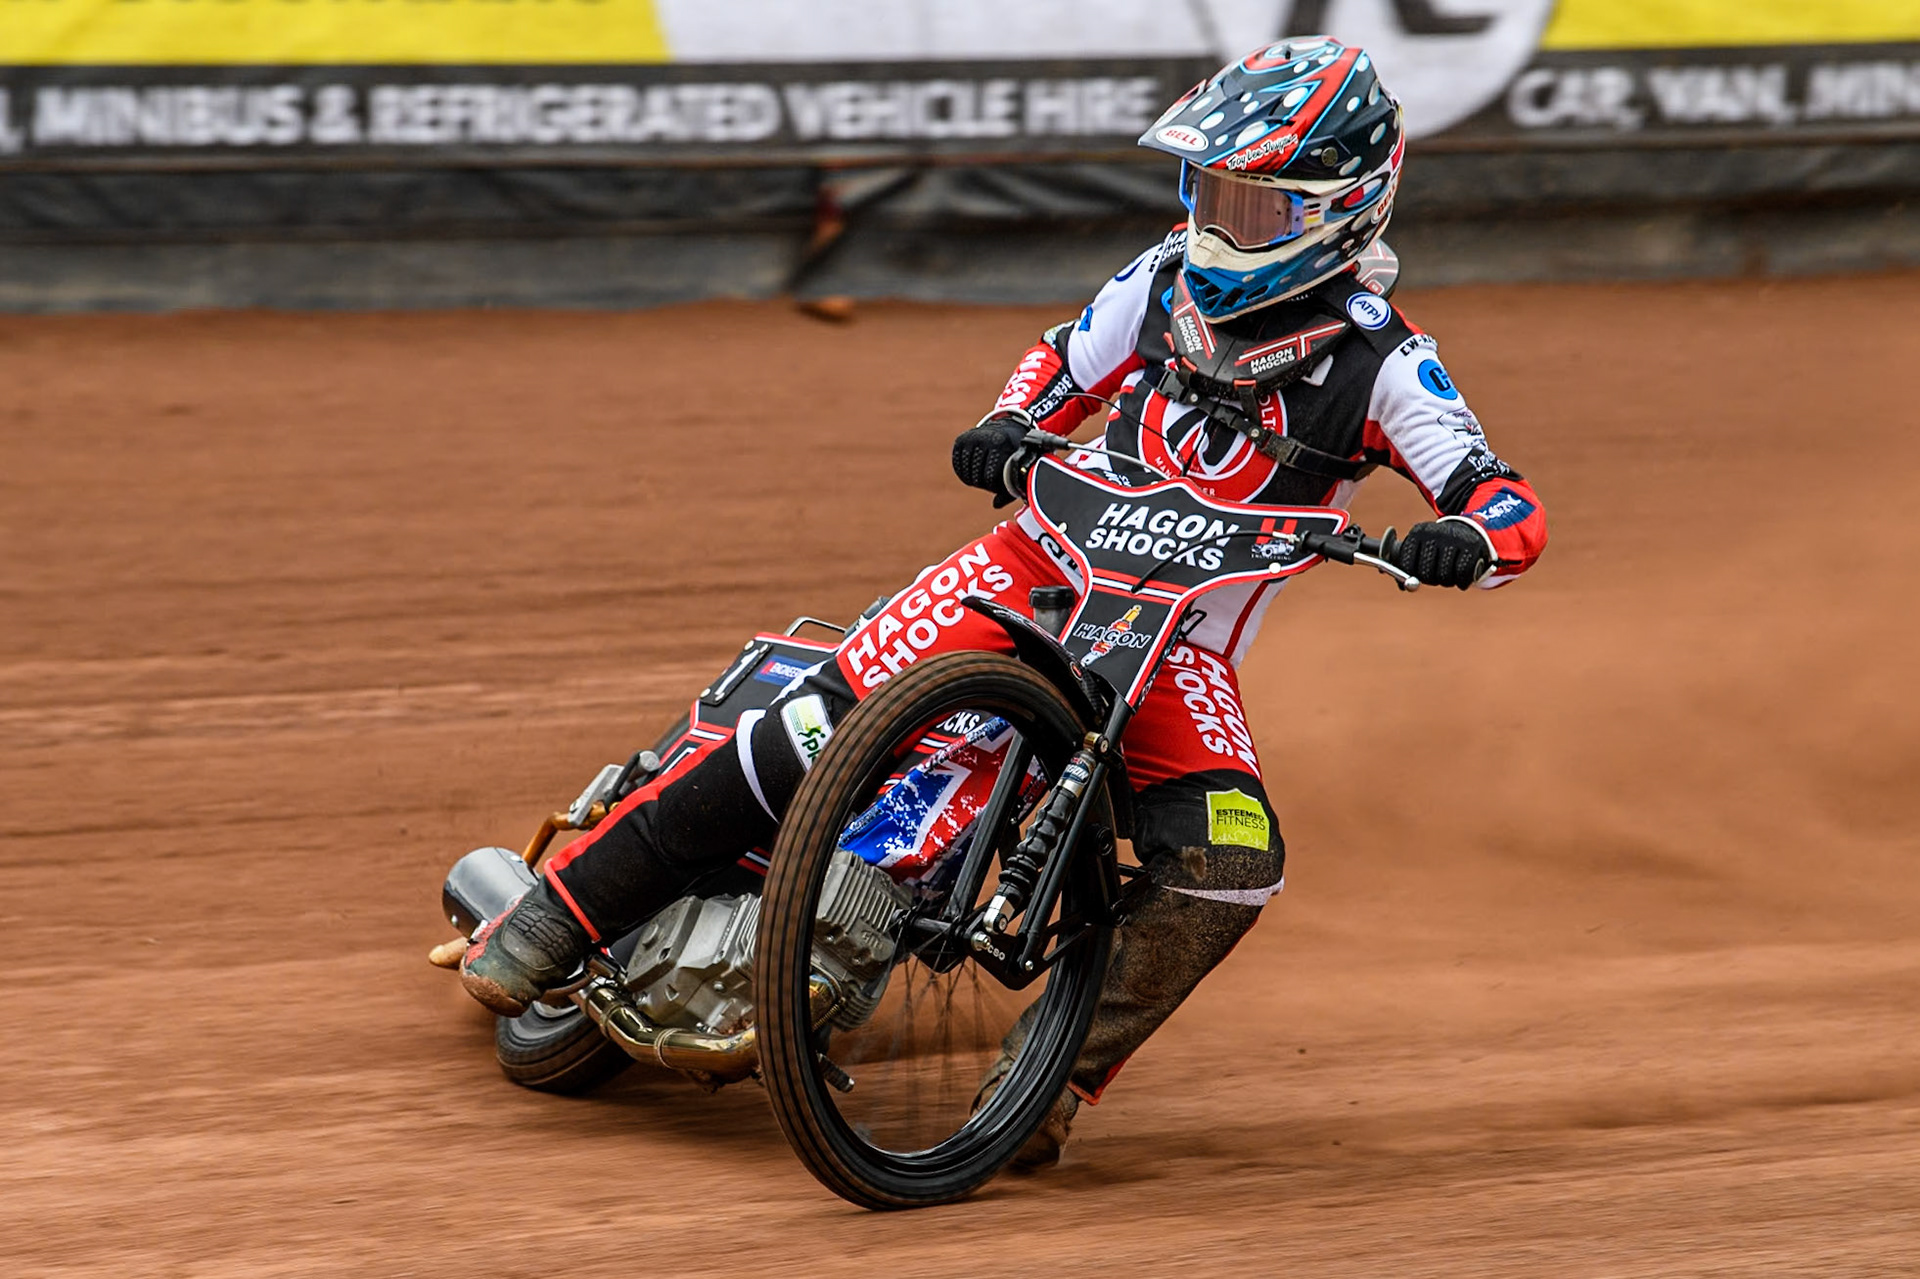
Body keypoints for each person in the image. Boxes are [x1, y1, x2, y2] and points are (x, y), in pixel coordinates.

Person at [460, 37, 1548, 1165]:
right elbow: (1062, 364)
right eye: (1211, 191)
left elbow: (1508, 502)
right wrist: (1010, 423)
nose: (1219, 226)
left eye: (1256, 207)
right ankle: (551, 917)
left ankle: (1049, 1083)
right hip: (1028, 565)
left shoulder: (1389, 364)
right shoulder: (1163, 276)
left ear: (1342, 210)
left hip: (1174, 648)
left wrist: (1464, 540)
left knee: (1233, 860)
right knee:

________________________________________

▶ **Task requirements**
Copy only the lines in the listing that contain "right".

▶ **Answer area**
right elbow: (1062, 364)
right eye: (1211, 191)
right wrist: (1010, 423)
right ankle: (551, 917)
right hip: (1028, 565)
right shoulder: (1163, 276)
right knee:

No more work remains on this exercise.